***** EXERCISE INPUT *****

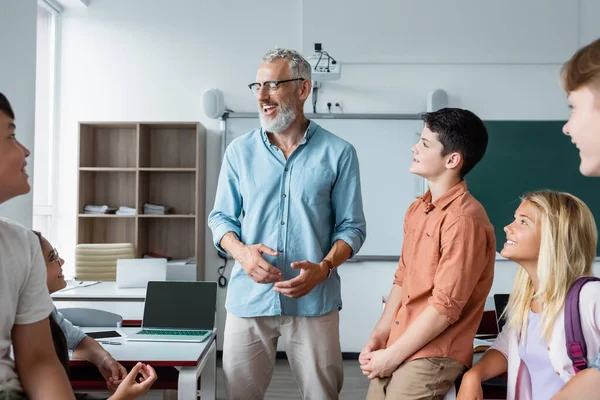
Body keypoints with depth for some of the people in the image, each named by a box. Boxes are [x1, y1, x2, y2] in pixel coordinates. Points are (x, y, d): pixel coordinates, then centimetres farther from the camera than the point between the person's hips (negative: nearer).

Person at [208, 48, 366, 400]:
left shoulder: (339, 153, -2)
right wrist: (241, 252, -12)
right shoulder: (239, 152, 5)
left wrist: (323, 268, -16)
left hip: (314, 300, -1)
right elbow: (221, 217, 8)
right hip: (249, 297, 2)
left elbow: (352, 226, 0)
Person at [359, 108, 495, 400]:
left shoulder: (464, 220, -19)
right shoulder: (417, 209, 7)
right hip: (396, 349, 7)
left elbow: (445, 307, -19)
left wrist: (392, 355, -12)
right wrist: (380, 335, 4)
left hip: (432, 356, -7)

*****
***** EXERCISE INPUT *****

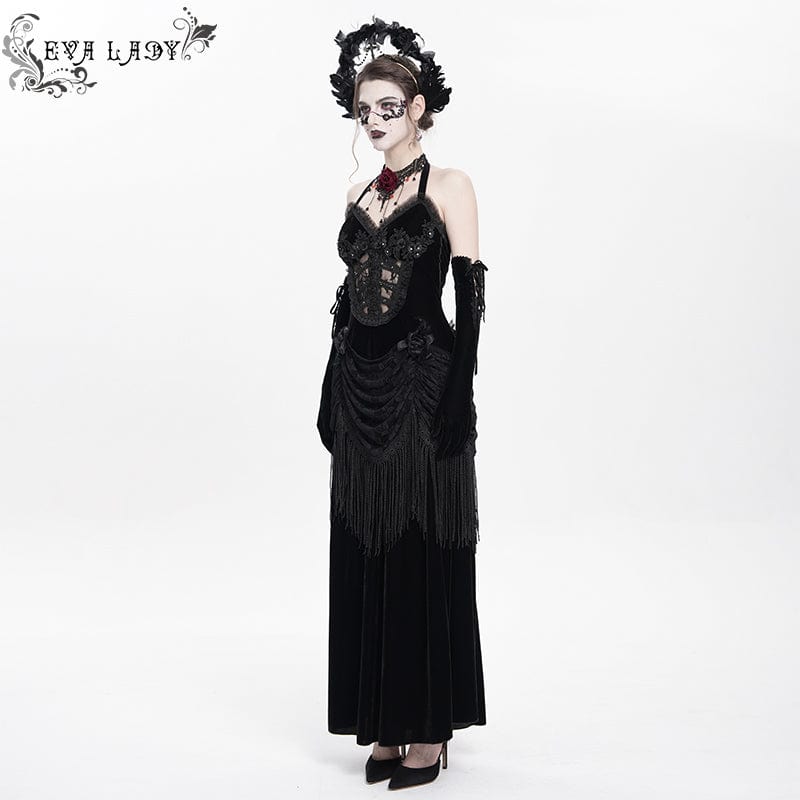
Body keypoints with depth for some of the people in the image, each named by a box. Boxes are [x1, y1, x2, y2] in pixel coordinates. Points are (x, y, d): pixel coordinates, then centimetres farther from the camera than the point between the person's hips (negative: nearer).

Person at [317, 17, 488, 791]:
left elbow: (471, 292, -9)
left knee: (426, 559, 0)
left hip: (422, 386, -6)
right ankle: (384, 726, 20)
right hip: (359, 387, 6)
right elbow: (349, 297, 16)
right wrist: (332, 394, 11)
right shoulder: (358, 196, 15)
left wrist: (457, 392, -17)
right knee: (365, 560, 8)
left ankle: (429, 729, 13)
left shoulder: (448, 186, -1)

*****

Copy out each line above that contains the string "wrist". Treat case as significant.

right wrist: (241, 252, -12)
left wrist: (323, 268, -16)
left wrist: (392, 355, -12)
right wrist: (380, 335, 4)
right wrist: (332, 394, 11)
left wrist: (457, 392, -17)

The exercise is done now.